In 2005 Markstone Capital Partners purchased the company. In 2006, Steimatzky operated stores in 68 cities in Israel as well as in London and Los Angeles. It was estimated that the company held a 40% share in the Israeli book retailing market and employed over 700 people worldwide. In September 2007, Eri Steimatzky announced his retirement from the chain, leaving the company in the hands of Markstone Capital.

In 2010 Steimatzky operated over 160 stores across Israel in various formats. These included mall-based stores, stores with coffee shops, extensive non-book offerings, and larger formats.

=== Since 2014: G. Yafit years ===
In June 2014 Steimatzky was acquired by a group of investors led by G. Yafit. Eyal Greenberg, the son of Yafit Greenberg ("G Yafit"), was appointed CEO.

By September 2017 the gap between Steimatzky and its main competitor, Tzomet Sfarim, was closing. Steimatzky reduced its number of branches to 140, Tzomet Sfarim upped to 96. On 1 October 2018 and 1 April 2020, Tzomet Sfarim had 95 branches. Steimatzky was unchanged on 1 October 2018 and down to 136 on 22 November 2020.

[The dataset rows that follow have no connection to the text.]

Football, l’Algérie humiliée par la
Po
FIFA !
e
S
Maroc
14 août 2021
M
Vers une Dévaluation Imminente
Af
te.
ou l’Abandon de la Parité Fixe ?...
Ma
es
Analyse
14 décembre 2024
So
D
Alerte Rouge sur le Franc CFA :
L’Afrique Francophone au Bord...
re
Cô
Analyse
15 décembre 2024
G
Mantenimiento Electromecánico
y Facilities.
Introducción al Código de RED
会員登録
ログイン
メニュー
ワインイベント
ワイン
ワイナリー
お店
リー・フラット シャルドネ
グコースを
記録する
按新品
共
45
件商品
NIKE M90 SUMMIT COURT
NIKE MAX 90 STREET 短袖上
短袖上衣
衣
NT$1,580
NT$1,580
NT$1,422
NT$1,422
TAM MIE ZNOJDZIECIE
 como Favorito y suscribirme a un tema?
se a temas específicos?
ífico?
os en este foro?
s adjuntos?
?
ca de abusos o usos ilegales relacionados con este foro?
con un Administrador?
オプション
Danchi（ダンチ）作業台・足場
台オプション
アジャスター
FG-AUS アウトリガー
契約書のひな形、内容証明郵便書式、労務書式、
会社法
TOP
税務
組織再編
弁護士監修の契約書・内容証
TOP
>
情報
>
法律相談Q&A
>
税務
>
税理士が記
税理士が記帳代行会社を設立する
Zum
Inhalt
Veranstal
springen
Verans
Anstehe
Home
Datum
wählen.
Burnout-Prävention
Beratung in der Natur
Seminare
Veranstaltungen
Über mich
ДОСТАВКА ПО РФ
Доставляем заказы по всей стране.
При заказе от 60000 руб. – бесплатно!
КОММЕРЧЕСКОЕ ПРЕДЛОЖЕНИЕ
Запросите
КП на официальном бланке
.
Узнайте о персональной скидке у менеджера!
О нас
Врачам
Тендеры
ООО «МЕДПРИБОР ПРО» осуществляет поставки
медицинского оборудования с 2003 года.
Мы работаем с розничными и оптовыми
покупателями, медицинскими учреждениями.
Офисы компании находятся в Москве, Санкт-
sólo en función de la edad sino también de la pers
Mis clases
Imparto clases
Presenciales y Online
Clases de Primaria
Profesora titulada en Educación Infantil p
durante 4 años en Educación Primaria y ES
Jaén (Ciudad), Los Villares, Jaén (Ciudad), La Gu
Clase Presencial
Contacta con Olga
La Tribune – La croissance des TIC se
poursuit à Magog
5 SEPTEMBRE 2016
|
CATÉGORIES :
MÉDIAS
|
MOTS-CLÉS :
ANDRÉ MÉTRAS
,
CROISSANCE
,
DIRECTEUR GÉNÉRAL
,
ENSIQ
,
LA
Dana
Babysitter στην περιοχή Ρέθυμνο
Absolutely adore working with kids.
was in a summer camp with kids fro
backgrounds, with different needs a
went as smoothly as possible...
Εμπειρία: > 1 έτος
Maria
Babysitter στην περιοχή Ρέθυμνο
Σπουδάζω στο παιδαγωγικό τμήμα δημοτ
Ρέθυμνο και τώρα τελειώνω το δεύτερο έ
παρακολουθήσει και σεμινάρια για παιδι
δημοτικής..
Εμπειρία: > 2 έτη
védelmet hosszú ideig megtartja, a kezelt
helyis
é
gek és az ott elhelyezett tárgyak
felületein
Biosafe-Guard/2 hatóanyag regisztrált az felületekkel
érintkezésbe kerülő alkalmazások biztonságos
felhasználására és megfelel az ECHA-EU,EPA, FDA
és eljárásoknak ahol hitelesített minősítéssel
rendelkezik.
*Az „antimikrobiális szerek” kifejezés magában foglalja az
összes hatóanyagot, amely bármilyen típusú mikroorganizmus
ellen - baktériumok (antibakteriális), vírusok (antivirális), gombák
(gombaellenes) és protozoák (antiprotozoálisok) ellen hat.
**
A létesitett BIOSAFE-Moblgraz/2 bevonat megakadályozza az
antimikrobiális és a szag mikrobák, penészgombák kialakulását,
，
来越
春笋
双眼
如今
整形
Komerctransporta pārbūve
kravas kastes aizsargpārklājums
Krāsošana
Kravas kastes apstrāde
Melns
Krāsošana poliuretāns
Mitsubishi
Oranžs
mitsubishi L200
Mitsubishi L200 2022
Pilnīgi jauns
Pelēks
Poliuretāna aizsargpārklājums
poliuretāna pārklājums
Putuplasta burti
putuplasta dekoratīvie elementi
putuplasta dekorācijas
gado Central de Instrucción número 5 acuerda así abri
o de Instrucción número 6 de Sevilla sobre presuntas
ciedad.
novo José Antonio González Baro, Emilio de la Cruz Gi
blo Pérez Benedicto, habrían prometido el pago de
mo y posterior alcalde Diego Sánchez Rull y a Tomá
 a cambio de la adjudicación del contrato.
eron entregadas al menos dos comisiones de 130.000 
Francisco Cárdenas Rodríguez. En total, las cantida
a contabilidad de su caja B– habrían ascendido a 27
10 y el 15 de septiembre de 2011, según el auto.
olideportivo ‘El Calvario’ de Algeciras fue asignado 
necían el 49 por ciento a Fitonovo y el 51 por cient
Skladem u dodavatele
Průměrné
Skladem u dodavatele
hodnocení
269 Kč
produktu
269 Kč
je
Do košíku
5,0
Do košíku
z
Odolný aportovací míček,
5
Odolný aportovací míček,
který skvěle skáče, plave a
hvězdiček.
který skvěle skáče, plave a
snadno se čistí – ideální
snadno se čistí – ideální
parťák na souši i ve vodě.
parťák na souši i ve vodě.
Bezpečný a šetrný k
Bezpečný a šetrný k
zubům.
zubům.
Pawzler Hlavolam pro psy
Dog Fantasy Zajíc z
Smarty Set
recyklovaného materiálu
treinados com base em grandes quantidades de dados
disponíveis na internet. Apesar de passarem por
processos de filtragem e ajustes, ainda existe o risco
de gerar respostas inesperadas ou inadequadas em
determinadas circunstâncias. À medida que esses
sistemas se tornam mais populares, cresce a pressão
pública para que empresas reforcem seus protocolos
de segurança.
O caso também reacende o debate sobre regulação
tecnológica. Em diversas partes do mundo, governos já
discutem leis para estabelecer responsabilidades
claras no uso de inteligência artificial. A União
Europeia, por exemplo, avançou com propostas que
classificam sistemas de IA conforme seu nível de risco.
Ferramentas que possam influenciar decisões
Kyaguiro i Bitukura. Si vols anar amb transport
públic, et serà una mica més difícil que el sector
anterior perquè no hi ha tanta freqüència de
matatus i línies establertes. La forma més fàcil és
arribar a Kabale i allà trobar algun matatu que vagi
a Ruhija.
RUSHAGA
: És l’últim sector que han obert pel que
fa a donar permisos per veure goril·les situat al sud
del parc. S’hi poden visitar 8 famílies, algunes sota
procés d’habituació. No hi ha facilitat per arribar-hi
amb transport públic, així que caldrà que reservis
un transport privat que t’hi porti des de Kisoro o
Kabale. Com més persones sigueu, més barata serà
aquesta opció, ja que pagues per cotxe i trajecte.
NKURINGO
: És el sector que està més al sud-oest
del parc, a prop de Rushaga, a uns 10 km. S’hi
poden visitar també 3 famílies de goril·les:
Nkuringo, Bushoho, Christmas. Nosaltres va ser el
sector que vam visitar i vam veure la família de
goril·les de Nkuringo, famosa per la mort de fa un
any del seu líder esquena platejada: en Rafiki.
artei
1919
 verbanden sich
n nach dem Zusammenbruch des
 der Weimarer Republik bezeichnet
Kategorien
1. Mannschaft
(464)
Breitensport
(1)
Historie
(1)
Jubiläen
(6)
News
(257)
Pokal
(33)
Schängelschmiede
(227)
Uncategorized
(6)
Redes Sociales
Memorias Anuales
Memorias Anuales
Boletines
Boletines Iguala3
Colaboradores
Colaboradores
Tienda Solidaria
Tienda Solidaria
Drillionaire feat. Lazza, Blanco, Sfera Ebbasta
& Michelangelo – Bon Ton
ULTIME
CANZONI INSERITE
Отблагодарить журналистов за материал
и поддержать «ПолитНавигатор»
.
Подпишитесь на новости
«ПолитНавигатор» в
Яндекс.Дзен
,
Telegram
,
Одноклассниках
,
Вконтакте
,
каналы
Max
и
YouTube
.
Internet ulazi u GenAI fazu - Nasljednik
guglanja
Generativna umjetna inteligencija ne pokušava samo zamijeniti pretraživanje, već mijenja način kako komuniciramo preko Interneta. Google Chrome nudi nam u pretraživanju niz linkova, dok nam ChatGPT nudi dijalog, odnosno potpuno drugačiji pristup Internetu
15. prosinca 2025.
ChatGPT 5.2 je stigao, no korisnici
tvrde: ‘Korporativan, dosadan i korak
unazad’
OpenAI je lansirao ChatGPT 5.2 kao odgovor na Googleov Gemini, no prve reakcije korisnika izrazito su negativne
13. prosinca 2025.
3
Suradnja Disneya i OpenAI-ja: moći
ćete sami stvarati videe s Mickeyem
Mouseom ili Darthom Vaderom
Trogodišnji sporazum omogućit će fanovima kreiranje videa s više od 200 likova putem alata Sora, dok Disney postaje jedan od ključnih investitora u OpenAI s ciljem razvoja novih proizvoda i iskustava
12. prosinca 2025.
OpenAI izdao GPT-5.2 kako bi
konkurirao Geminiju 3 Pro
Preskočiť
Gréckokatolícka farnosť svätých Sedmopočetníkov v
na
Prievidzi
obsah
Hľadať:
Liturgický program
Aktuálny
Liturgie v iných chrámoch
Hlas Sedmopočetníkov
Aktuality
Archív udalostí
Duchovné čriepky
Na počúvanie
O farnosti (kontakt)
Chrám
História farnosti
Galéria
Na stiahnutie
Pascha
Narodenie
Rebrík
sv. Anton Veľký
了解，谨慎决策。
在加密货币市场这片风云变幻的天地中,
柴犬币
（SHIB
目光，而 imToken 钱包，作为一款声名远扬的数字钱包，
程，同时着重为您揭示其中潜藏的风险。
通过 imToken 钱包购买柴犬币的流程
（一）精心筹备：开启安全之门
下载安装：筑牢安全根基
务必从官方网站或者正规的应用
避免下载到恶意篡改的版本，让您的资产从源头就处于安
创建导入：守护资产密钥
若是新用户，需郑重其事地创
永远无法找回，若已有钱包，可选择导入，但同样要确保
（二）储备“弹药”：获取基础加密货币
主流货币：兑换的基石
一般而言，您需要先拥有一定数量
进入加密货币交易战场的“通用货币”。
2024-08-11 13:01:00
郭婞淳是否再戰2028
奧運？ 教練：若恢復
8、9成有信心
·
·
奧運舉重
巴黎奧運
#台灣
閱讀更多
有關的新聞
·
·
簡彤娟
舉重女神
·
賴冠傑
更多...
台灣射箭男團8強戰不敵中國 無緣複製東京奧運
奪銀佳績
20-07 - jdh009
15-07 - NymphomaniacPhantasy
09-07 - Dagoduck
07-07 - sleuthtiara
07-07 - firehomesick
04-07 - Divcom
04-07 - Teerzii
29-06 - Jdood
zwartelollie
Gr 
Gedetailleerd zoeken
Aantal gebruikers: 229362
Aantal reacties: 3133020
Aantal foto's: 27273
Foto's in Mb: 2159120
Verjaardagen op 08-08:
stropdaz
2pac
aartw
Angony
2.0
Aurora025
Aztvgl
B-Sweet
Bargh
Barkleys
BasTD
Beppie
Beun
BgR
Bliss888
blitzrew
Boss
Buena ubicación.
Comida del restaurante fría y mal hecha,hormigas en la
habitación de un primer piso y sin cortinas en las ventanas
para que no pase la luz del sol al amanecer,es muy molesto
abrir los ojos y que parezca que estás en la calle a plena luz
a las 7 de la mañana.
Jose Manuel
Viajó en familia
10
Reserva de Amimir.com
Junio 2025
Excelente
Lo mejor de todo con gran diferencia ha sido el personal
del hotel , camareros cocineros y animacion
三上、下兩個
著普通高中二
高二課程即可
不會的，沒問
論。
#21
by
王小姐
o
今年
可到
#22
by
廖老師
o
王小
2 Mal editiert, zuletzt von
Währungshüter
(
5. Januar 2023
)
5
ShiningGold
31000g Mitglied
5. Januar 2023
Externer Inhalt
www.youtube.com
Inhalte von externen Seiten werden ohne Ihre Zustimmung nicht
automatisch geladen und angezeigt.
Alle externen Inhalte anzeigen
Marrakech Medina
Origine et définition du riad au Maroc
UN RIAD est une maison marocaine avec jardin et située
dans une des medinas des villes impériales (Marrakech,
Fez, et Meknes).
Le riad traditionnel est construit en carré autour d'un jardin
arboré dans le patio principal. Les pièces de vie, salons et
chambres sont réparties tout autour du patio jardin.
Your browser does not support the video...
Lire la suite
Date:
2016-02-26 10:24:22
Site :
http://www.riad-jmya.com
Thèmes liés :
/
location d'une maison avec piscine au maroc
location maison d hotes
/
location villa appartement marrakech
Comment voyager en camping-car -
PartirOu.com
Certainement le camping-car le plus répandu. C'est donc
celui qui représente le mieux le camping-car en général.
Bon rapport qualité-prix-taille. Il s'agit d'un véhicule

Early 2018, the headquarters and logistical center of Steimatzky moved from Kiryat Aryeh in Petach Tikva to the Lev HaAretz industrial area in Kafr Qasim. Since 2020, the website of Steimatzky sells a wide range of consumer products including shoes, perfumes, home appliances, and electronics. On 1 January 2022, Steimatzky has 128 branches. Tzomet Sfarim has 89. On 17 March 2023, Steimatzky has 138 branches. On 23 July 2025, it had 137.